[Opening RECORDED INFORMATION section]

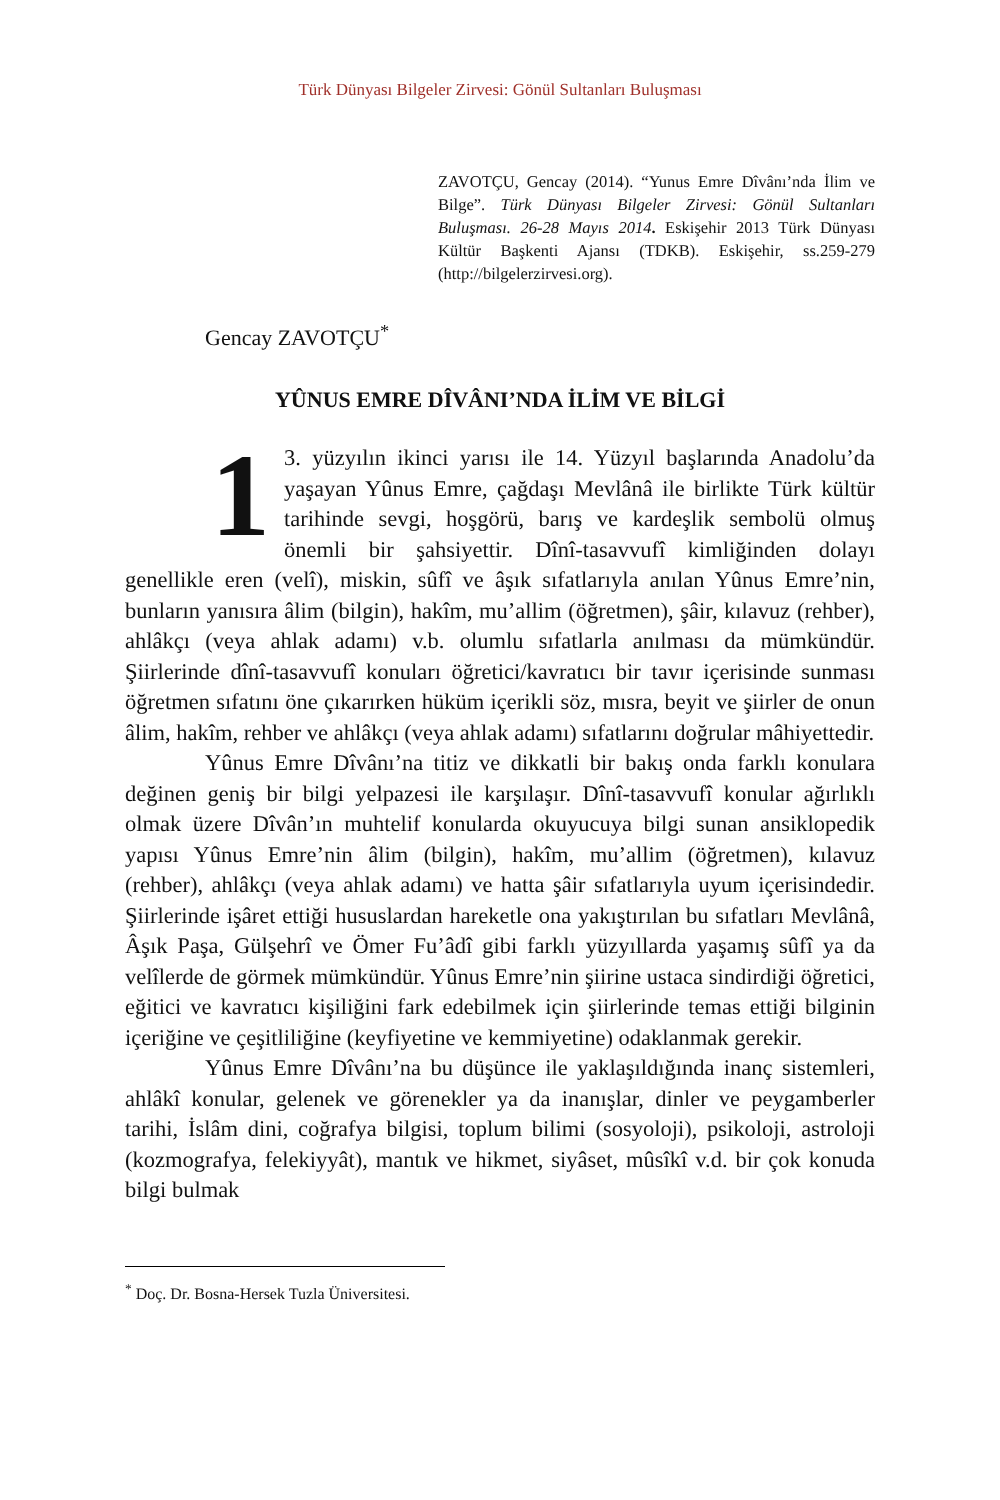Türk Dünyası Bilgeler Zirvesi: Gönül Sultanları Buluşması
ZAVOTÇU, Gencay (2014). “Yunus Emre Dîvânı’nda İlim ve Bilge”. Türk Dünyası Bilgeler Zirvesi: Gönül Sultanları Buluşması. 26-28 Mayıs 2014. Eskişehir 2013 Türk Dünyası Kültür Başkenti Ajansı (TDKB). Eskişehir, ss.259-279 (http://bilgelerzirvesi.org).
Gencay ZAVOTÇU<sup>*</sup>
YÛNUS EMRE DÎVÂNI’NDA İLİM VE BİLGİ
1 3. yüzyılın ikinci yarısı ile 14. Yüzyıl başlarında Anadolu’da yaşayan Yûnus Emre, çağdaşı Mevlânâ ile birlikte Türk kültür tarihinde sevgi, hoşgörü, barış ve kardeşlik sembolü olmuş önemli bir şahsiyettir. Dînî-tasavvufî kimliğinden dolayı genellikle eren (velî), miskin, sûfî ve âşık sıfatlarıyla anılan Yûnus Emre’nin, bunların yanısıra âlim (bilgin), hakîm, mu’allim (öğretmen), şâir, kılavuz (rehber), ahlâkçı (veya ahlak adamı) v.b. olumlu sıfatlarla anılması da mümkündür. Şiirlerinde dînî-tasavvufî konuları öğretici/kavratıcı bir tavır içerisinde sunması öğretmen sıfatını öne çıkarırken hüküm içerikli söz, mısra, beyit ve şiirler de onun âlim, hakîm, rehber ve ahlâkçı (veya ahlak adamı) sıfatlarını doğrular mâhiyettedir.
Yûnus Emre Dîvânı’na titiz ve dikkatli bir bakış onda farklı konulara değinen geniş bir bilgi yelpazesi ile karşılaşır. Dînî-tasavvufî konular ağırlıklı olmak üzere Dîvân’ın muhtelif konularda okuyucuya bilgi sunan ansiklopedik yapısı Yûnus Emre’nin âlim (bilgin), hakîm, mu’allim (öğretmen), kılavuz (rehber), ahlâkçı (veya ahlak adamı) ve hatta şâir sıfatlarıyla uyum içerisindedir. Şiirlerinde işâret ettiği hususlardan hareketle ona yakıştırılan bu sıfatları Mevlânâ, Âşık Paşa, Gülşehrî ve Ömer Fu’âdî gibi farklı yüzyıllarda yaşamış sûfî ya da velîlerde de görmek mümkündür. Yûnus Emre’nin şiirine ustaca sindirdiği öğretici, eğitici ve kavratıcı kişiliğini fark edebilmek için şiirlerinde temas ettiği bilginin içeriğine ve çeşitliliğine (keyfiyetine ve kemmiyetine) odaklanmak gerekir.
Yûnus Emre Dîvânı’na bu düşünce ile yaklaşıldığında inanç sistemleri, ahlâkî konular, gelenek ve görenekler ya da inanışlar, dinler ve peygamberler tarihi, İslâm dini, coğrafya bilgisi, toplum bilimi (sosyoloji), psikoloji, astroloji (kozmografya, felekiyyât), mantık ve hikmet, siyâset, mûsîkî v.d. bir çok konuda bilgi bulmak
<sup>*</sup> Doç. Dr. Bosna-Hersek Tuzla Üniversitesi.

[Closing RECORDED INFORMATION section]
[Opening RECORDED INFORMATION section]

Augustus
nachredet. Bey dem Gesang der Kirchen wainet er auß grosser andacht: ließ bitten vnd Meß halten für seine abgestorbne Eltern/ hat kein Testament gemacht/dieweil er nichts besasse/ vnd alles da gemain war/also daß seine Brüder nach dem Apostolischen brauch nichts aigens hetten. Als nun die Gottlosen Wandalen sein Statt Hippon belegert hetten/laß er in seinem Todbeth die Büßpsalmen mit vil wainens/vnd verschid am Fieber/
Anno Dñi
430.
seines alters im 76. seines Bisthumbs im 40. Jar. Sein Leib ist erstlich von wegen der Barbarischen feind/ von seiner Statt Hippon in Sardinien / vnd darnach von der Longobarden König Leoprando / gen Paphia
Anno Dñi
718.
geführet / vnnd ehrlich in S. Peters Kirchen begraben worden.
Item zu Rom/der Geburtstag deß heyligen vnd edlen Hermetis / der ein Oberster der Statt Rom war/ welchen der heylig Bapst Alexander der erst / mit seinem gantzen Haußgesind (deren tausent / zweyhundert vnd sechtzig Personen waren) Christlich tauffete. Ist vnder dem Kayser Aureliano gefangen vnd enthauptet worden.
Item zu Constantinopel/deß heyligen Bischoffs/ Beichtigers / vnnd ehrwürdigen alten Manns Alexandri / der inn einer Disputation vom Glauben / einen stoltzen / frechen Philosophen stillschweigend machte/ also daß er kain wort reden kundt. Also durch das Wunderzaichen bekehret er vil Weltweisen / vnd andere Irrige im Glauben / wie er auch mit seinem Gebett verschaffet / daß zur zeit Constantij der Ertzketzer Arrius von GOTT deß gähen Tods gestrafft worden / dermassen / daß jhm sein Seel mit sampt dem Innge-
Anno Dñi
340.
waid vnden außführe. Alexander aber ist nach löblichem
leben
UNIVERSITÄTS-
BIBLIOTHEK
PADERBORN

[Closing RECORDED INFORMATION section]

→ JOB ITEM:
Count all lines of the data that include "heyligen". The answer is the number alone.

→ TASK RESULT:
2